*Given data*.

====================

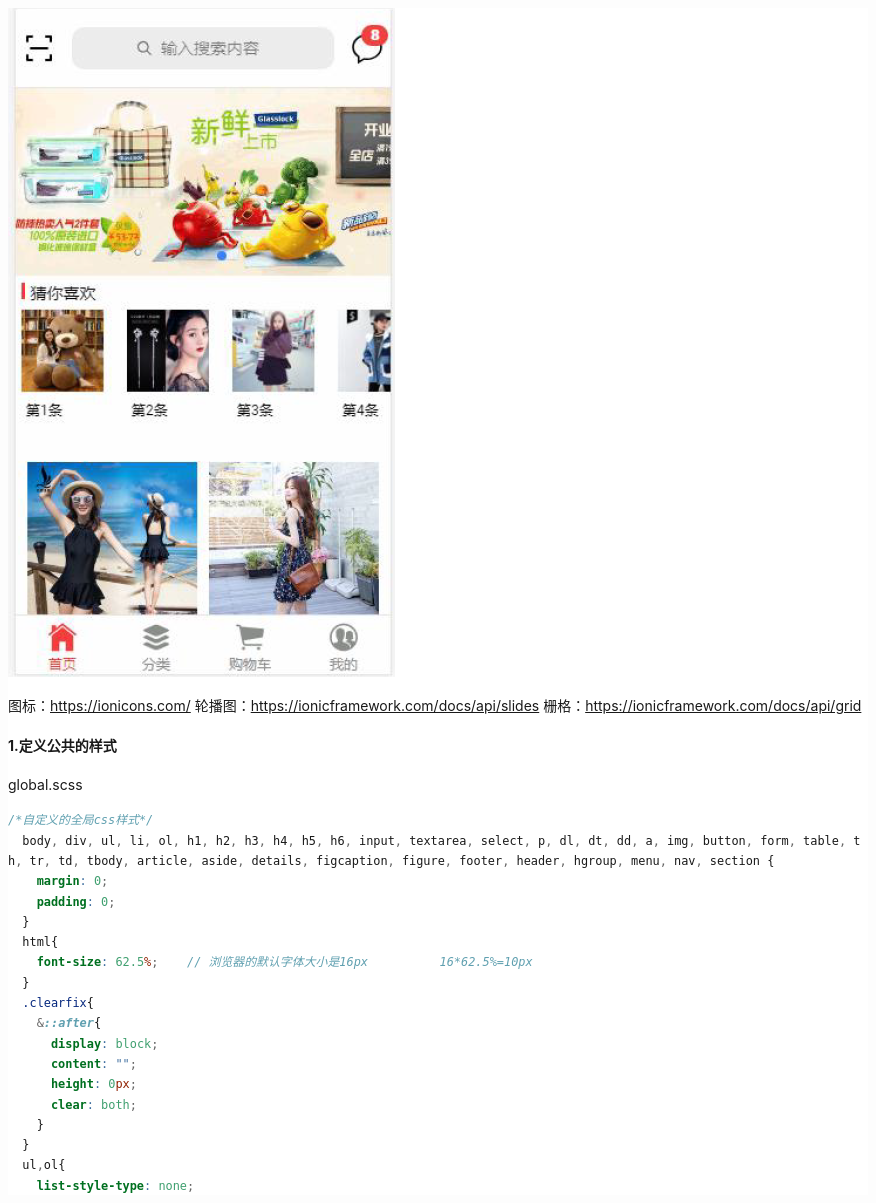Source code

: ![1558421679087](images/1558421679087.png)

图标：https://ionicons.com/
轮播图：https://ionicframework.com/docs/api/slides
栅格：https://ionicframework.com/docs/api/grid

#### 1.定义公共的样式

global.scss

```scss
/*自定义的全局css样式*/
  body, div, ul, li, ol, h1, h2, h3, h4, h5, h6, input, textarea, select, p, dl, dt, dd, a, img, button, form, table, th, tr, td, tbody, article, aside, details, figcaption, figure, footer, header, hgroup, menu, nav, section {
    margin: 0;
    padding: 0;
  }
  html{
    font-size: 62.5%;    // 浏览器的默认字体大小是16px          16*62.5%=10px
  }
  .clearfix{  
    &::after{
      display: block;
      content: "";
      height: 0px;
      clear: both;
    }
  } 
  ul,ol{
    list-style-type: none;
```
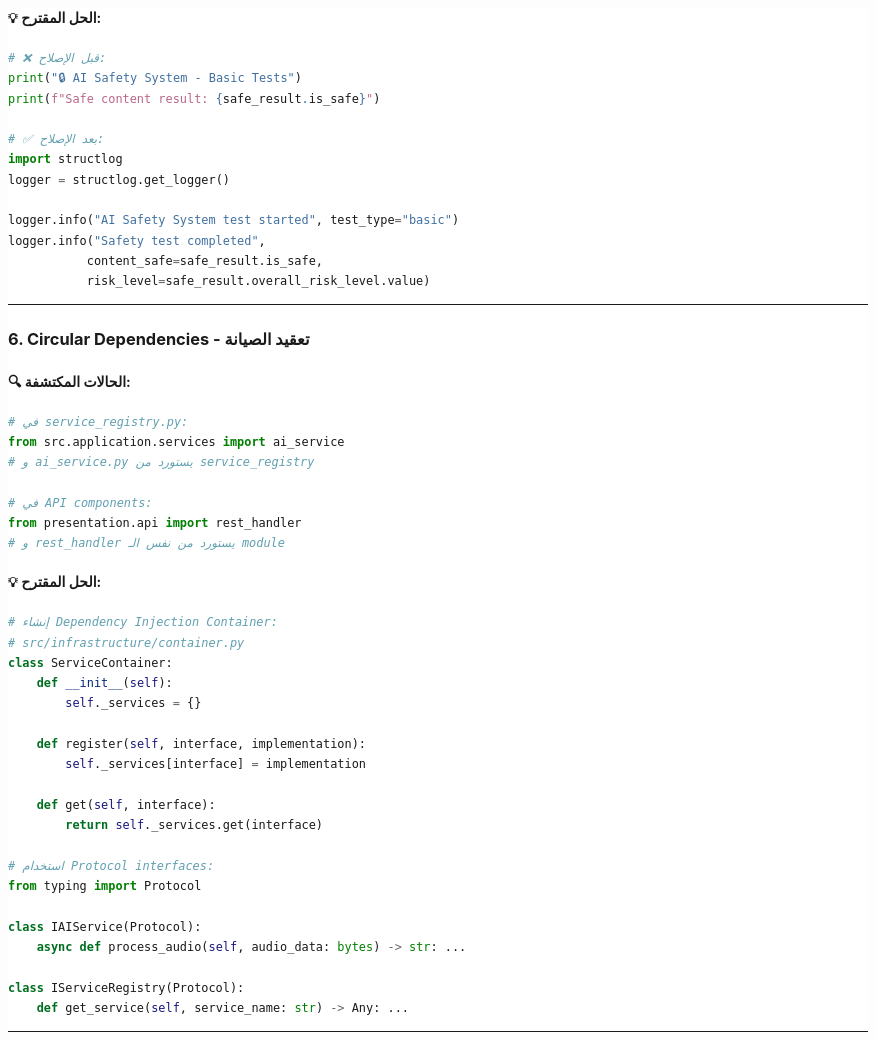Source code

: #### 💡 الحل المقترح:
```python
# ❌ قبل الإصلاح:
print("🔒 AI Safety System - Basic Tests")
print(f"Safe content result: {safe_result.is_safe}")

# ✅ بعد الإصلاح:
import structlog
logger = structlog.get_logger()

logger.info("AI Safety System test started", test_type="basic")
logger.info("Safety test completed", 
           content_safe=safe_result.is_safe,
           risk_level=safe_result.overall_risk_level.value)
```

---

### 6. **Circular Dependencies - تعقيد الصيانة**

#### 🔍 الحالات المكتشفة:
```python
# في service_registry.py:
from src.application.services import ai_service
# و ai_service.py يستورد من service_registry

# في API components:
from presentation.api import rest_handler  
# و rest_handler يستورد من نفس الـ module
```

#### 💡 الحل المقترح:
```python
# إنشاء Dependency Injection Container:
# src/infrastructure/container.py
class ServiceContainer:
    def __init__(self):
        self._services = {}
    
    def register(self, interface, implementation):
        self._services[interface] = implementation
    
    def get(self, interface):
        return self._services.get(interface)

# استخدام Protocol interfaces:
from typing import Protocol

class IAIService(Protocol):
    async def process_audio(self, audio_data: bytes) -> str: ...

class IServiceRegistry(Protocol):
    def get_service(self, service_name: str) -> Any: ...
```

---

====================

*Problem description*.
In the listing, find all lines with the string "https" and copy them.

*Task response*.
图标：https://ionicons.com/
轮播图：https://ionicframework.com/docs/api/slides
栅格：https://ionicframework.com/docs/api/grid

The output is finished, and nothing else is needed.